__TASK INSTRUCTIONS__: What you return must be an exact copy of the lines in the listing below between the line holding "der jeweiligen Anforderung." and the line holding "auf Klartextdaten zugreifen.", inclusive, and nothing more.

__PROVIDED ENTRIES__:

☆ ☆ ☆ ☆

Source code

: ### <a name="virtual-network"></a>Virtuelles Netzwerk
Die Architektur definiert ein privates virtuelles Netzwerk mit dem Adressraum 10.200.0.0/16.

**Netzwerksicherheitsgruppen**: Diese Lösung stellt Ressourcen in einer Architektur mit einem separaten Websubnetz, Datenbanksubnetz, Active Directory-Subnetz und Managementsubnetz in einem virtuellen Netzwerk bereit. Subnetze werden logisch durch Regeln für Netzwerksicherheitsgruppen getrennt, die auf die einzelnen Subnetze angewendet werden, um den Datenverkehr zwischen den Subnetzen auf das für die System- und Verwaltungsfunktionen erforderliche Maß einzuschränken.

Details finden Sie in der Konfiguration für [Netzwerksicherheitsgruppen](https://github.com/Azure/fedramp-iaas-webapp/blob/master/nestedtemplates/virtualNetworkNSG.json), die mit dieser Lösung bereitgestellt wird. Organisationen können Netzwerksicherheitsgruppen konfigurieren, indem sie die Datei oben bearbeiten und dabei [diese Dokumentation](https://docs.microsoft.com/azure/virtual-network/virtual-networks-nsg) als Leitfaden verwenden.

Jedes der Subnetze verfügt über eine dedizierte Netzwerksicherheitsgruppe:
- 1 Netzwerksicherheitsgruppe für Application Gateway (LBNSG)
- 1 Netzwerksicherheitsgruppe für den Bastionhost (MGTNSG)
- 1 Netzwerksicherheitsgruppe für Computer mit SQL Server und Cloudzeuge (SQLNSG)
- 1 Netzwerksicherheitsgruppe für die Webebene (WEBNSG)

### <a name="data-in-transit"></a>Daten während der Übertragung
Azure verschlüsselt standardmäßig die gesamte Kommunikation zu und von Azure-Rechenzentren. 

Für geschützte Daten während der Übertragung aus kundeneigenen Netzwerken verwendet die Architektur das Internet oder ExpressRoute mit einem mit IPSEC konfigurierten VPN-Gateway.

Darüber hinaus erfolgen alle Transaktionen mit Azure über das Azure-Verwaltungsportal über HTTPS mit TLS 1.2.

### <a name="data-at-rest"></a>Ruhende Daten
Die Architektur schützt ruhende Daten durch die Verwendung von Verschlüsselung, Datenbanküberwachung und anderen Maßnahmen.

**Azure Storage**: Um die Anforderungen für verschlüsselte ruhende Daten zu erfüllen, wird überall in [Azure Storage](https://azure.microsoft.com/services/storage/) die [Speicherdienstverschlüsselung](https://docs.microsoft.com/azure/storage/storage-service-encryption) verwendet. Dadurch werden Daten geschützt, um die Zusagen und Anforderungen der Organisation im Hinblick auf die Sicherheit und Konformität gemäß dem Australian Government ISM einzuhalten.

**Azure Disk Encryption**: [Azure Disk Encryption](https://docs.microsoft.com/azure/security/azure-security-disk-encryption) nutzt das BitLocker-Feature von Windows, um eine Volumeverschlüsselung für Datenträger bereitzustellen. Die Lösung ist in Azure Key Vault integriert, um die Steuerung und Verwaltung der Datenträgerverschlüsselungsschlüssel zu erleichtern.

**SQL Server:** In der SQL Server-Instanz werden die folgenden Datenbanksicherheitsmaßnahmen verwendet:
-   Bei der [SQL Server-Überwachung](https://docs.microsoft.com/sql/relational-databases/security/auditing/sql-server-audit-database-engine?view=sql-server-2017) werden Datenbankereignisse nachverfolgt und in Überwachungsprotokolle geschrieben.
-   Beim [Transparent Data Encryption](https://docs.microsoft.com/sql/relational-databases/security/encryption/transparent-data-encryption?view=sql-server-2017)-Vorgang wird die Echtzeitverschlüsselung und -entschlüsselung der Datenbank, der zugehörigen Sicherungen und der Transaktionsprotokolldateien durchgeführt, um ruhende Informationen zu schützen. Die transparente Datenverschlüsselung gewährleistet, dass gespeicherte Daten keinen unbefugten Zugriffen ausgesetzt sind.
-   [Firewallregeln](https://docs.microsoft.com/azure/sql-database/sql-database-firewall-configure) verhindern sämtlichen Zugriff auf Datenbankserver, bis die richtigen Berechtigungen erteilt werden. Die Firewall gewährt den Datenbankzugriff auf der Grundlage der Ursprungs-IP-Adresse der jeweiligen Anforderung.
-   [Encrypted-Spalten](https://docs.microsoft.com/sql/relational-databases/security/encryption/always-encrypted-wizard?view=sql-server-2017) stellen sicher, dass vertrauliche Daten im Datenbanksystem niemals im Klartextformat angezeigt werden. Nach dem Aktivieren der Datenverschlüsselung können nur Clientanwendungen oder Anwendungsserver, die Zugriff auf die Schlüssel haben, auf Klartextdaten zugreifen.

☆ ☆ ☆ ☆

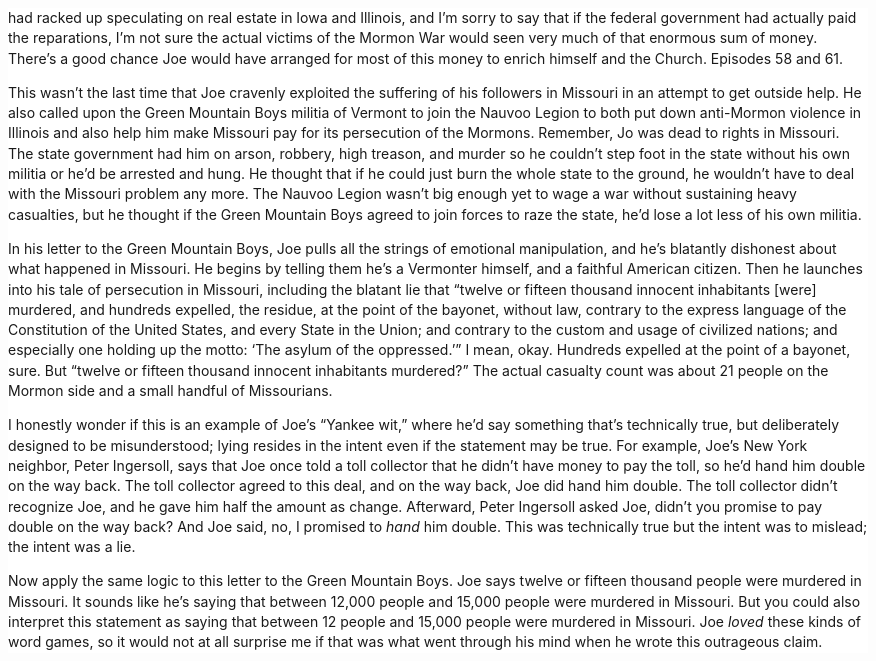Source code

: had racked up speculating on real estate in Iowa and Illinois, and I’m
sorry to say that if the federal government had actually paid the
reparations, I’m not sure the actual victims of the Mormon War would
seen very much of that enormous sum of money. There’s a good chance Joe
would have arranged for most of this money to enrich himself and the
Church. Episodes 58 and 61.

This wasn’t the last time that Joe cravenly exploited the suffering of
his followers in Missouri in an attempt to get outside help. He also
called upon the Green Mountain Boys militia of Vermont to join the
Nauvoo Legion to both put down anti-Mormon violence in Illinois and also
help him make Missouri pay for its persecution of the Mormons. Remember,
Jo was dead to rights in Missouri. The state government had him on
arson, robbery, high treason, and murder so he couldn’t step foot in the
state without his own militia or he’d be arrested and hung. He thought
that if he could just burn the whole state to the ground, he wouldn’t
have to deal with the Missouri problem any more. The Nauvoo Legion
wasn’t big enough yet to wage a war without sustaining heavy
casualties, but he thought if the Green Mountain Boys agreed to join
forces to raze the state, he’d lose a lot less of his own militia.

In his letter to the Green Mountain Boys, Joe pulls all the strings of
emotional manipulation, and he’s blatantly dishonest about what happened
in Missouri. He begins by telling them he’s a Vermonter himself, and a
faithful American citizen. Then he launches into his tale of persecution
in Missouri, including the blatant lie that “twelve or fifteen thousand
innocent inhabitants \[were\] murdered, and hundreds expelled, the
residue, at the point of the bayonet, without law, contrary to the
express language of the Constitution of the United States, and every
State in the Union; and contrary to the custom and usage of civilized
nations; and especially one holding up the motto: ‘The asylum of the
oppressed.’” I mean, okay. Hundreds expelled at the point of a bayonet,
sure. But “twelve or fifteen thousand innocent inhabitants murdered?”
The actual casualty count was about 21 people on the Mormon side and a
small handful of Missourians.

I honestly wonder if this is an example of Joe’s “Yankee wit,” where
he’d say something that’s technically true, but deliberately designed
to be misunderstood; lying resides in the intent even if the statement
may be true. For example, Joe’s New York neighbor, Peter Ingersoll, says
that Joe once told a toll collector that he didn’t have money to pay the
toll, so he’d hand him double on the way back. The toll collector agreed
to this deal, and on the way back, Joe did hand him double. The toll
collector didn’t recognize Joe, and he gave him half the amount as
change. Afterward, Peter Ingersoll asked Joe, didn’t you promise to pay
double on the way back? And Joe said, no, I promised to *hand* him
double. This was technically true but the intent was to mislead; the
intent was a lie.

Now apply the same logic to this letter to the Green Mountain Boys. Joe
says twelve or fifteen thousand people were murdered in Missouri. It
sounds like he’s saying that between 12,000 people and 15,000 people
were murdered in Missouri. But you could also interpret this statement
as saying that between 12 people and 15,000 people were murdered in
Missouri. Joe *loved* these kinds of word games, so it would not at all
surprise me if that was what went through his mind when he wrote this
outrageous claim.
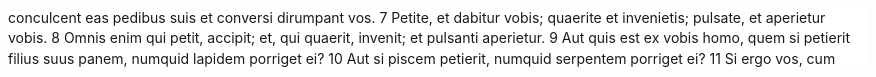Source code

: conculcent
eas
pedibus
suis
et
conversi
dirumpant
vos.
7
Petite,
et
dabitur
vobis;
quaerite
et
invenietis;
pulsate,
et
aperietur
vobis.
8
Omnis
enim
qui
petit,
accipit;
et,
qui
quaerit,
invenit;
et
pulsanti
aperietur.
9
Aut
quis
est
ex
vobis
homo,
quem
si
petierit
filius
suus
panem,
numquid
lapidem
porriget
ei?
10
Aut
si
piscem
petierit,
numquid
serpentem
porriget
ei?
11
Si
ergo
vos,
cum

☆ ☆ ☆ ☆

__ANSWER TO THIS PROBLEM__:
-   [Firewallregeln](https://docs.microsoft.com/azure/sql-database/sql-database-firewall-configure) verhindern sämtlichen Zugriff auf Datenbankserver, bis die richtigen Berechtigungen erteilt werden. Die Firewall gewährt den Datenbankzugriff auf der Grundlage der Ursprungs-IP-Adresse der jeweiligen Anforderung.
-   [Encrypted-Spalten](https://docs.microsoft.com/sql/relational-databases/security/encryption/always-encrypted-wizard?view=sql-server-2017) stellen sicher, dass vertrauliche Daten im Datenbanksystem niemals im Klartextformat angezeigt werden. Nach dem Aktivieren der Datenverschlüsselung können nur Clientanwendungen oder Anwendungsserver, die Zugriff auf die Schlüssel haben, auf Klartextdaten zugreifen.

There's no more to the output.